_Task brief:_ Quote exactly, and only, the lines of the material below from the line with "[279,247,333,263] 107.9 ->" through the line with "[326,348,355,361] casi -> (178, 194) none".

== Records supplied

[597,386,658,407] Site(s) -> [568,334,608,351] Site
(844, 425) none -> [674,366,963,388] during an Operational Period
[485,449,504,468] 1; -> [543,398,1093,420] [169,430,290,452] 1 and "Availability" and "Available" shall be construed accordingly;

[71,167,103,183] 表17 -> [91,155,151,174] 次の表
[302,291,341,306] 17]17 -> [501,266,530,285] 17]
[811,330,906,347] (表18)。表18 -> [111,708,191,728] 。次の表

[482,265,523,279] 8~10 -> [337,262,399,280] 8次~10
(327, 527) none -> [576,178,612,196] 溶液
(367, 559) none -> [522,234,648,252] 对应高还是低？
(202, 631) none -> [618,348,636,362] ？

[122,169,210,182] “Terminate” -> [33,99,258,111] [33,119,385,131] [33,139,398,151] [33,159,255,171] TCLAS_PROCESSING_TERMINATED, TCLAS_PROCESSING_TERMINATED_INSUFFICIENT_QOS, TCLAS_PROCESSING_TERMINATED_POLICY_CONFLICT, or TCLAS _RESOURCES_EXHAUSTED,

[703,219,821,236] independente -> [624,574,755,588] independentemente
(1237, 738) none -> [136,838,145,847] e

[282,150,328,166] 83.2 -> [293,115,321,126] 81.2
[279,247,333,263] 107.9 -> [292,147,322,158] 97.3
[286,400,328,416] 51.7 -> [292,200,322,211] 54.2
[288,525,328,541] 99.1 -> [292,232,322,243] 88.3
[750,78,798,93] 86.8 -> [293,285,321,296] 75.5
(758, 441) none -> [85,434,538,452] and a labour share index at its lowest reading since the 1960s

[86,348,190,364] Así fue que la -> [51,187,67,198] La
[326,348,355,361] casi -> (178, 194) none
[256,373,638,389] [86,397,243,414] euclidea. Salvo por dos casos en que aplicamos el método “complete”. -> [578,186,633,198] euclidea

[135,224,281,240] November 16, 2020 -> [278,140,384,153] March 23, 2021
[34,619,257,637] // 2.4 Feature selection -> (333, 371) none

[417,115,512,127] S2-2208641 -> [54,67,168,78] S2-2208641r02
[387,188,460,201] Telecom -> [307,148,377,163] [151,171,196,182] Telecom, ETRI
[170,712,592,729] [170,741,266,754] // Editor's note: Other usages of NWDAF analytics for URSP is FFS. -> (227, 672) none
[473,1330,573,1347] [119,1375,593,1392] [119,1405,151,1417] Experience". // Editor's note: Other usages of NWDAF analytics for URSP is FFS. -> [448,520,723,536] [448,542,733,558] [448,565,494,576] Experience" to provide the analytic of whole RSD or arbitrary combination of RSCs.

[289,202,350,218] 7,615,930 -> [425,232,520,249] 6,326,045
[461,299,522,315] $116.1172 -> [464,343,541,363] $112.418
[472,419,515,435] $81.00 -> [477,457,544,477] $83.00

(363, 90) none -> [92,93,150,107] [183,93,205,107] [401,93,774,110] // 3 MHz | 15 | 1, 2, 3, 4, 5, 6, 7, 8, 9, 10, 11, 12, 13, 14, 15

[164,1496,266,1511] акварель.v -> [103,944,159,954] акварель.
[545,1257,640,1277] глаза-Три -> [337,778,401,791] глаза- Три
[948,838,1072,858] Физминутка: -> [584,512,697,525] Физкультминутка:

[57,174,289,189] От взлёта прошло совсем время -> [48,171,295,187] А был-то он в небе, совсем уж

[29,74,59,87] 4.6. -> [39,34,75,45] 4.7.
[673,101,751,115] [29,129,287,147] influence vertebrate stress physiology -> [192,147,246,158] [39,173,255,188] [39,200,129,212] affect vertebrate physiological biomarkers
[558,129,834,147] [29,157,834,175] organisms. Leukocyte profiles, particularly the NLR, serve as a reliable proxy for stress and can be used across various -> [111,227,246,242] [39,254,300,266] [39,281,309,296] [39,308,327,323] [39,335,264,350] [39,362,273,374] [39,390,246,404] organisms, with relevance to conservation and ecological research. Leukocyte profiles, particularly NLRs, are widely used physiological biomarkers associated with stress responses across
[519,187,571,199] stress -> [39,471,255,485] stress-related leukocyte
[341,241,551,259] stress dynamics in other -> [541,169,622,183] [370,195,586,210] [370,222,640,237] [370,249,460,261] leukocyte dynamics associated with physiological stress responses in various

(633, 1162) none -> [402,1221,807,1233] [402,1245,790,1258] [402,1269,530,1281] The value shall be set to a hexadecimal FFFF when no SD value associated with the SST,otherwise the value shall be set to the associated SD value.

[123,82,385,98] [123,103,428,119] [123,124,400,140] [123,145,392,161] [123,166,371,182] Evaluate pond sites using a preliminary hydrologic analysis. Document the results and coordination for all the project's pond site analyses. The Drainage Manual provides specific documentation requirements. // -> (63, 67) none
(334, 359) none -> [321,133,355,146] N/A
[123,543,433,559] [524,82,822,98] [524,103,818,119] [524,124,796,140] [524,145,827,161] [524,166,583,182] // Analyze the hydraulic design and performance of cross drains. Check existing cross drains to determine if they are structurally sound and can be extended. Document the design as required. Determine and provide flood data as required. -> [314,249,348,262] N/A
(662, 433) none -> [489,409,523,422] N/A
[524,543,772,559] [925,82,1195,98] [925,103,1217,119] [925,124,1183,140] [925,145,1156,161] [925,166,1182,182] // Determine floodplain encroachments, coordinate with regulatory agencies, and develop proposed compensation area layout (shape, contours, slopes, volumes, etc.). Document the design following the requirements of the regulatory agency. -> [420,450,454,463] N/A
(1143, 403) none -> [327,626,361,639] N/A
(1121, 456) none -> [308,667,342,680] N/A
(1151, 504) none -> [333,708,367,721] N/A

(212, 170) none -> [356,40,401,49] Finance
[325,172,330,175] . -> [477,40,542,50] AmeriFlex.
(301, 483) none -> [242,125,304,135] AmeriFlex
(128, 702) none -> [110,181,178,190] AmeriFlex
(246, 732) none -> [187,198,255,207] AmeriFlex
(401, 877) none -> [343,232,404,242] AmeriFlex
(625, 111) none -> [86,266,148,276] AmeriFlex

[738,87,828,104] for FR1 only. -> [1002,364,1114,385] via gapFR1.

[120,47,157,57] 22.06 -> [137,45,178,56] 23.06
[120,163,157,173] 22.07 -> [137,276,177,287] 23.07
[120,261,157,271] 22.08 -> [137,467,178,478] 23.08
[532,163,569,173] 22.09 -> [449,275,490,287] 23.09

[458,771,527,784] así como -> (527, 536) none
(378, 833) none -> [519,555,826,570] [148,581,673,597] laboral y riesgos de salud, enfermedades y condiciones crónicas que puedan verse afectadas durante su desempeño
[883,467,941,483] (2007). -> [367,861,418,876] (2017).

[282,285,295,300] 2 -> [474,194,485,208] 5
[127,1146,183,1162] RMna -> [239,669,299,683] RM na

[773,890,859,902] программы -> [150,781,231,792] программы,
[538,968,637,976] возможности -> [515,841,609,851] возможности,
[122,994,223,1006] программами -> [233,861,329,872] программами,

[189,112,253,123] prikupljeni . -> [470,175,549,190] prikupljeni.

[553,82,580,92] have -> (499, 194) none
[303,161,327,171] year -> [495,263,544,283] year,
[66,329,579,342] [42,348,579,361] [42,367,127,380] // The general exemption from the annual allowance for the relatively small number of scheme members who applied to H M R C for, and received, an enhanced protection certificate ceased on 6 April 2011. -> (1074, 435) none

====

_Output for this task:_
[279,247,333,263] 107.9 -> [292,147,322,158] 97.3
[286,400,328,416] 51.7 -> [292,200,322,211] 54.2
[288,525,328,541] 99.1 -> [292,232,322,243] 88.3
[750,78,798,93] 86.8 -> [293,285,321,296] 75.5
(758, 441) none -> [85,434,538,452] and a labour share index at its lowest reading since the 1960s

[86,348,190,364] Así fue que la -> [51,187,67,198] La
[326,348,355,361] casi -> (178, 194) none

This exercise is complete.